--- AIM OF THE EXERCISE ---
Would you repeat every line of the data exactly?

[[ RECORDS SHOWN, beginning ]]

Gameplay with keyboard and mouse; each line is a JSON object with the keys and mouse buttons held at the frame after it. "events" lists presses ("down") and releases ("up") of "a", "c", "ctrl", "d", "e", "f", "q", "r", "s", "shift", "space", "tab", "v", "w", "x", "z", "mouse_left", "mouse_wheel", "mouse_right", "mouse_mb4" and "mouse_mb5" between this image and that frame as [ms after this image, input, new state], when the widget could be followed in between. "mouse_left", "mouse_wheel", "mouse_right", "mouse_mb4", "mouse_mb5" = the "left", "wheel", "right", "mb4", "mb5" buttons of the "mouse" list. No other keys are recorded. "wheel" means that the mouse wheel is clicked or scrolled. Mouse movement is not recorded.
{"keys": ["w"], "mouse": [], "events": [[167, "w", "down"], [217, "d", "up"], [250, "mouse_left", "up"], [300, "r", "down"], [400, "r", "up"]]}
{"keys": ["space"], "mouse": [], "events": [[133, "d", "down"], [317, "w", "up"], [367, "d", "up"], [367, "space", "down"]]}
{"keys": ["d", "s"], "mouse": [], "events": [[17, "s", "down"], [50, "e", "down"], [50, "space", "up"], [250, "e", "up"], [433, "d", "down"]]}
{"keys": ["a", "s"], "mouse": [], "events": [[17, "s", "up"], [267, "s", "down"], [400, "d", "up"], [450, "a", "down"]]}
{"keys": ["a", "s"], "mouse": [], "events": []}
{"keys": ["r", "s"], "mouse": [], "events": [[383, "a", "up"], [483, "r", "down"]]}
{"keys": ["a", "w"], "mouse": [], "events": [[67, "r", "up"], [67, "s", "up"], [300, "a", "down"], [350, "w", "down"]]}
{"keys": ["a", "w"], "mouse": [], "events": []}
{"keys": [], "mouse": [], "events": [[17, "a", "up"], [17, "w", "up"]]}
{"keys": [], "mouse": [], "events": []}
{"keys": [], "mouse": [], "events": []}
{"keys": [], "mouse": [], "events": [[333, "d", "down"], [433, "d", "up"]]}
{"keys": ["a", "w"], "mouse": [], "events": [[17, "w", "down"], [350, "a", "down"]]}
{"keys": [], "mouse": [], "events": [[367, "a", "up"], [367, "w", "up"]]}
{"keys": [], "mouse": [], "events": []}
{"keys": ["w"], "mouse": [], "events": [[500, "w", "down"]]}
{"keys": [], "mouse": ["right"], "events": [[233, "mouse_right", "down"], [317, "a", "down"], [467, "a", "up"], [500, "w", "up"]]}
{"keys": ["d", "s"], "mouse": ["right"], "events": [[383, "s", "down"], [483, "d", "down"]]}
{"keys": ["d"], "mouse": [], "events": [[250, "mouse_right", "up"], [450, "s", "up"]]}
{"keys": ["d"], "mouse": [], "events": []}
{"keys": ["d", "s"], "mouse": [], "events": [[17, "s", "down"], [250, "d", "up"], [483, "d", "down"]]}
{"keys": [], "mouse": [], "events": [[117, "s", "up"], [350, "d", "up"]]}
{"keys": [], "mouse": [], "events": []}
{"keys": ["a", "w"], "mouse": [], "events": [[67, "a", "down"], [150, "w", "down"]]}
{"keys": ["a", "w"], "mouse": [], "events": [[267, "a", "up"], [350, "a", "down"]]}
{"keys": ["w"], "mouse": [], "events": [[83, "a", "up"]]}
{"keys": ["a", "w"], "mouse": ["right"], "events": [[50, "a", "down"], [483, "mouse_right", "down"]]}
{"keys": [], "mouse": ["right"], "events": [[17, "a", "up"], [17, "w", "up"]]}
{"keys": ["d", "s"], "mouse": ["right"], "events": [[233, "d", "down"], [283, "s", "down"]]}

[[ RECORDS SHOWN, end ]]

--- TASK SOLUTION ---
Gameplay with keyboard and mouse; each line is a JSON object with the keys and mouse buttons held at the frame after it. "events" lists presses ("down") and releases ("up") of "a", "c", "ctrl", "d", "e", "f", "q", "r", "s", "shift", "space", "tab", "v", "w", "x", "z", "mouse_left", "mouse_wheel", "mouse_right", "mouse_mb4" and "mouse_mb5" between this image and that frame as [ms after this image, input, new state], when the widget could be followed in between. "mouse_left", "mouse_wheel", "mouse_right", "mouse_mb4", "mouse_mb5" = the "left", "wheel", "right", "mb4", "mb5" buttons of the "mouse" list. No other keys are recorded. "wheel" means that the mouse wheel is clicked or scrolled. Mouse movement is not recorded.
{"keys": ["w"], "mouse": [], "events": [[167, "w", "down"], [217, "d", "up"], [250, "mouse_left", "up"], [300, "r", "down"], [400, "r", "up"]]}
{"keys": ["space"], "mouse": [], "events": [[133, "d", "down"], [317, "w", "up"], [367, "d", "up"], [367, "space", "down"]]}
{"keys": ["d", "s"], "mouse": [], "events": [[17, "s", "down"], [50, "e", "down"], [50, "space", "up"], [250, "e", "up"], [433, "d", "down"]]}
{"keys": ["a", "s"], "mouse": [], "events": [[17, "s", "up"], [267, "s", "down"], [400, "d", "up"], [450, "a", "down"]]}
{"keys": ["a", "s"], "mouse": [], "events": []}
{"keys": ["r", "s"], "mouse": [], "events": [[383, "a", "up"], [483, "r", "down"]]}
{"keys": ["a", "w"], "mouse": [], "events": [[67, "r", "up"], [67, "s", "up"], [300, "a", "down"], [350, "w", "down"]]}
{"keys": ["a", "w"], "mouse": [], "events": []}
{"keys": [], "mouse": [], "events": [[17, "a", "up"], [17, "w", "up"]]}
{"keys": [], "mouse": [], "events": []}
{"keys": [], "mouse": [], "events": []}
{"keys": [], "mouse": [], "events": [[333, "d", "down"], [433, "d", "up"]]}
{"keys": ["a", "w"], "mouse": [], "events": [[17, "w", "down"], [350, "a", "down"]]}
{"keys": [], "mouse": [], "events": [[367, "a", "up"], [367, "w", "up"]]}
{"keys": [], "mouse": [], "events": []}
{"keys": ["w"], "mouse": [], "events": [[500, "w", "down"]]}
{"keys": [], "mouse": ["right"], "events": [[233, "mouse_right", "down"], [317, "a", "down"], [467, "a", "up"], [500, "w", "up"]]}
{"keys": ["d", "s"], "mouse": ["right"], "events": [[383, "s", "down"], [483, "d", "down"]]}
{"keys": ["d"], "mouse": [], "events": [[250, "mouse_right", "up"], [450, "s", "up"]]}
{"keys": ["d"], "mouse": [], "events": []}
{"keys": ["d", "s"], "mouse": [], "events": [[17, "s", "down"], [250, "d", "up"], [483, "d", "down"]]}
{"keys": [], "mouse": [], "events": [[117, "s", "up"], [350, "d", "up"]]}
{"keys": [], "mouse": [], "events": []}
{"keys": ["a", "w"], "mouse": [], "events": [[67, "a", "down"], [150, "w", "down"]]}
{"keys": ["a", "w"], "mouse": [], "events": [[267, "a", "up"], [350, "a", "down"]]}
{"keys": ["w"], "mouse": [], "events": [[83, "a", "up"]]}
{"keys": ["a", "w"], "mouse": ["right"], "events": [[50, "a", "down"], [483, "mouse_right", "down"]]}
{"keys": [], "mouse": ["right"], "events": [[17, "a", "up"], [17, "w", "up"]]}
{"keys": ["d", "s"], "mouse": ["right"], "events": [[233, "d", "down"], [283, "s", "down"]]}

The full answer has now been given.